Todo esto nos lleva a profundizar en la esencia de nuestra fe. El ángel que anuncia la victoria del Resucitado nos dijo que no buscásemos en lo alto, que saliésemos del pasmo. La verticalidad del Espíritu, que de arriba procede, se resuelve en la horizontalidad de la acción histórico-social, codo a codo con los otros hombres. Se responde a la llamada de Cristo poniendo la mirada en la viuda, el huérfano y el extranjero; diciendo “¡no!” a las estructuras de pecado que cuajan y se afianzan en nuestro entorno. La eucaristía es el pan del que marcha al combate.
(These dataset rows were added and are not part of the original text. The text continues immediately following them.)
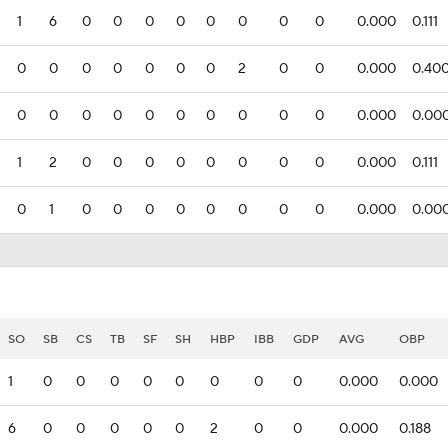
1
6
0
0
0
0
0
0
0
0
0.000
0.111
0
0
0
0
0
0
0
2
0
0
0.000
0.40
0
0
0
0
0
0
0
0
0
0
0.000
0.00
1
2
0
0
0
0
0
0
0
0
0.000
0.111
0
1
0
0
0
0
0
0
0
0
0.000
0.00
SO
SB
CS
TB
SF
SH
HBP
IBB
GDP
AVG
OBP
1
0
0
0
0
0
0
0
0
0.000
0.000
6
0
0
0
0
0
2
0
0
0.000
0.188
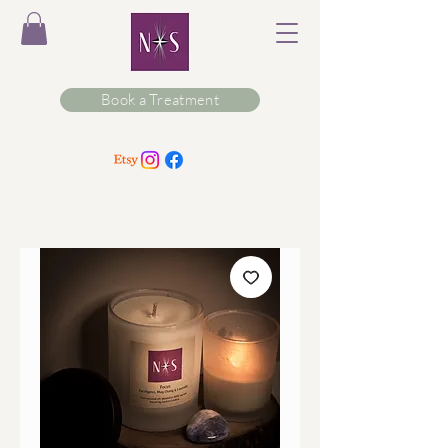
Book a Treatment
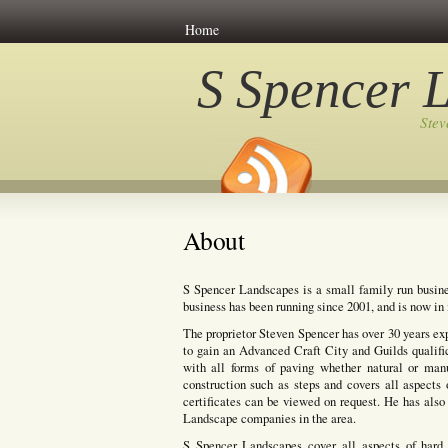
Home
S Spencer 
Ste
About
S Spencer Landscapes is a small family run busine
business has been running since 2001, and is now in i
The proprietor Steven Spencer has over 30 years ex
to gain an Advanced Craft City and Guilds qualifi
with all forms of paving whether natural or manuf
construction such as steps and covers all aspects 
certificates can be viewed on request. He has also 
Landscape companies in the area.
S Spencer Landscapes cover all aspects of hard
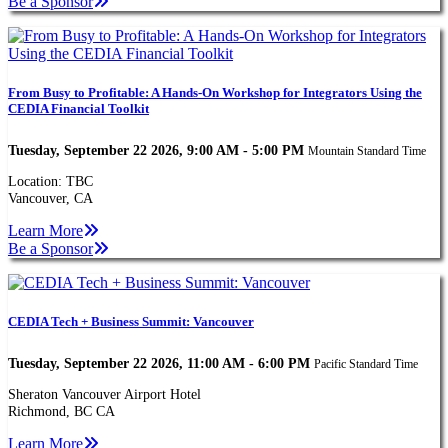
Be a Sponsor
From Busy to Profitable: A Hands-On Workshop for Integrators Using the
CEDIA Financial Toolkit
Tuesday, September 22 2026, 9:00 AM - 5:00 PM
Mountain Standard Time
Location: TBC
Vancouver, CA
Learn More
Be a Sponsor
CEDIA Tech + Business Summit: Vancouver
Tuesday, September 22 2026, 11:00 AM - 6:00 PM
Pacific Standard Time
Sheraton Vancouver Airport Hotel
Richmond, BC CA
Learn More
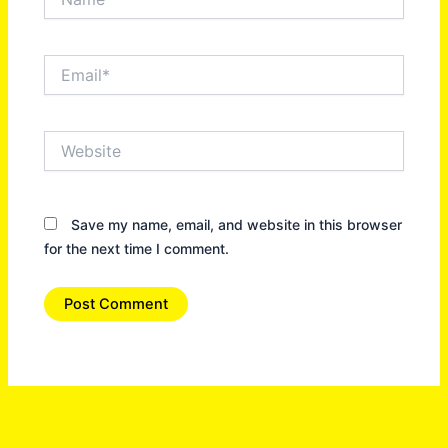
Email*
Website
Save my name, email, and website in this browser
for the next time I comment.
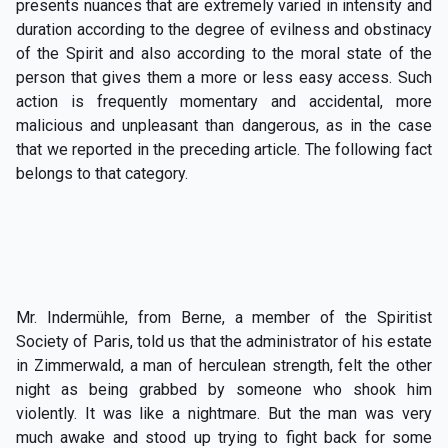
presents nuances that are extremely varied in intensity and
duration according to the degree of evilness and obstinacy
of the Spirit and also according to the moral state of the
person that gives them a more or less easy access. Such
action is frequently momentary and accidental, more
malicious and unpleasant than dangerous, as in the case
that we reported in the preceding article. The following fact
belongs to that category.
Mr. Indermühle, from Berne, a member of the Spiritist
Society of Paris, told us that the administrator of his estate
in Zimmerwald, a man of herculean strength, felt the other
night as being grabbed by someone who shook him
violently. It was like a nightmare. But the man was very
much awake and stood up trying to fight back for some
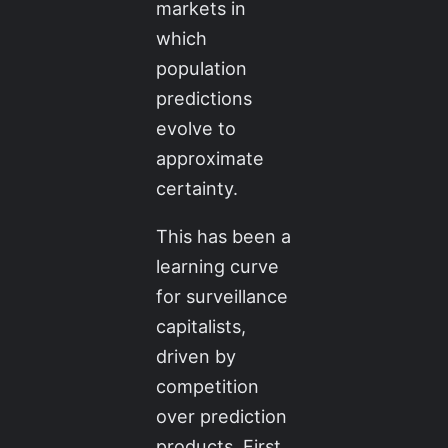
markets in
which
population
predictions
evolve to
approximate
certainty.
This has been a
learning curve
for surveillance
capitalists,
driven by
competition
over prediction
products. First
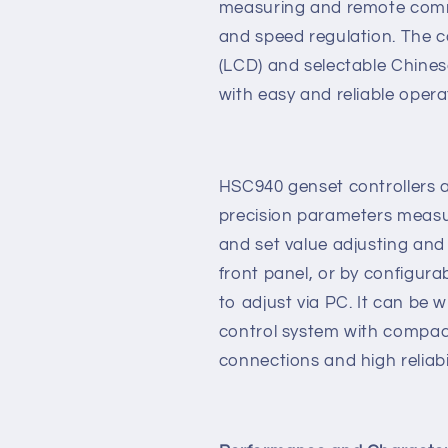
network technology which a
monitor control system of si
data measure, alarm protect
measuring and remote comm
and speed regulation. The co
(LCD) and selectable Chines
with easy and reliable opera
HSC940 genset controllers 
precision parameters measur
and set value adjusting and
front panel, or by configura
to adjust via PC. It can be 
control system with compact
connections and high reliabil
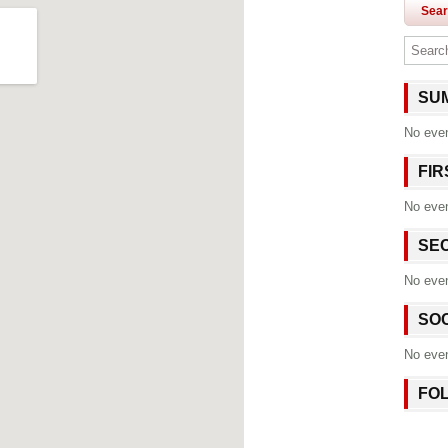
Sea
SU
No eve
FI
No eve
SE
No eve
SO
No eve
FO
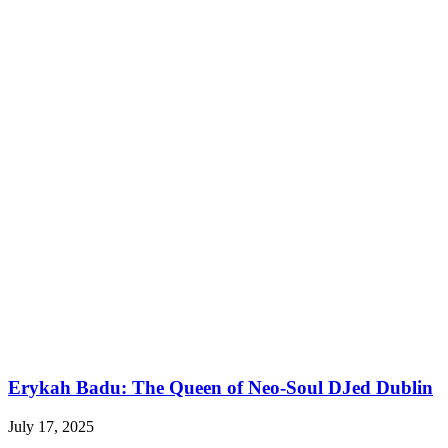
Erykah Badu: The Queen of Neo-Soul DJed Dublin
July 17, 2025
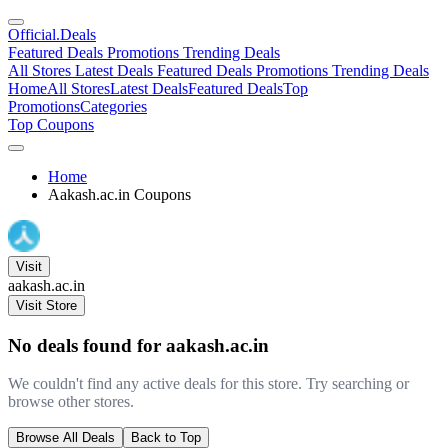
Official
.Deals
Featured Deals
Promotions
Trending Deals
All Stores
Latest Deals
Featured Deals
Promotions
Trending Deals
Home
All Stores
Latest Deals
Featured Deals
Top
Promotions
Categories
Top Coupons
Home
Aakash.ac.in Coupons
Visit
aakash.ac.in
Visit Store
No deals found for aakash.ac.in
We couldn't find any active deals for this store. Try searching or
browse other stores.
Browse All Deals
Back to Top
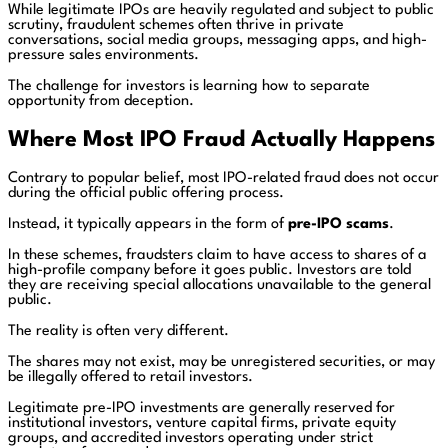
While legitimate IPOs are heavily regulated and subject to public
scrutiny, fraudulent schemes often thrive in private
conversations, social media groups, messaging apps, and high-
pressure sales environments.
The challenge for investors is learning how to separate
opportunity from deception.
Where Most IPO Fraud Actually Happens
Contrary to popular belief, most IPO-related fraud does not occur
during the official public offering process.
Instead, it typically appears in the form of
pre-IPO scams
.
In these schemes, fraudsters claim to have access to shares of a
high-profile company before it goes public. Investors are told
they are receiving special allocations unavailable to the general
public.
The reality is often very different.
The shares may not exist, may be unregistered securities, or may
be illegally offered to retail investors.
Legitimate pre-IPO investments are generally reserved for
institutional investors, venture capital firms, private equity
groups, and accredited investors operating under strict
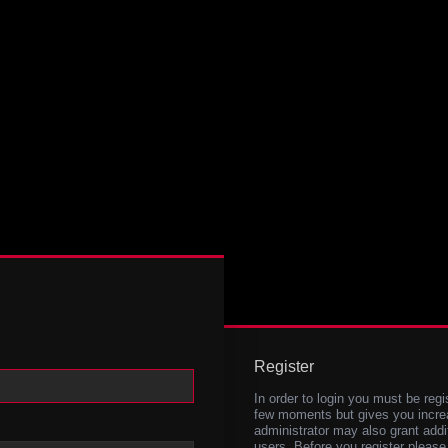
Register
In order to login you must be regi
few moments but gives you increa
administrator may also grant addi
users. Before you register please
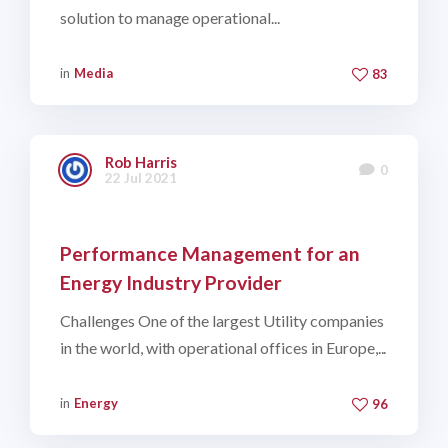
solution to manage operational...
in
Media
83
Rob Harris
0
22 Jul 2021
Performance Management for an
Energy Industry Provider
Challenges One of the largest Utility companies
in the world, with operational offices in Europe,...
in
Energy
96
Este es el tiempo de la tensión escatológica: Dios está cerca, el Hijo está al venir para hacer entrega de todo al Padre ¡No os acostumbréis a este mundo! El Espíritu de Vida nos infunde su poder y nos pide iniciar la obra que sólo puede consumar Cristo nuestro hermano. La Iglesia no es el Reino, es signo vivo y eficaz, sacramento universal del Reino. Pero ella es Santa y en ella se prefigura la plenitud que se nos ha prometido. En ella resplandecen entre tinieblas y oscuridades las primeras piedras de la Jerusalén Celeste. En ella se anticipa y vive ya como en espejo la comunión de todos los hombres en la Trinidad Santa e Inefable.
2 comentarios:
¡Amén, amén, amén! Tus palabras me urgen a entrar, a través del velo desgarrado, en el sancta sanctorum, para hacer acopio de fuerzas y librar el bello combate de la fe. La esperanza nos insta a luchar en dirección "de lo esperado", como nos decía Juan Luis Ruiz de la Peña.Sino, no sería verdadera esperanza, esperanza cristiana. Hay que ser, cada día, dique que frene el avance del mal. Cada uno en su puesto, debemos hacer que el bien haga plaza en este mundo.
En efecto, "la Iglesia no es el Reino". Si esto se entiende bien, desaparece la mitad de la zozobra que a la fe le causan los escándalos, la fealdad, la mediocridad homilética, las desangeladas iglesias, y los tópicos dulzones de sacristías convertidas en guardamuebles. La Iglesia es sacramento, y por lo tanto revela y oculta, a un tiempo, la Luz inmarcesible.
La otra mitad, o casi, de la zozobra la causa esa "vaguedad del tiempo inane", de la que espero que sigamos hablando otro día.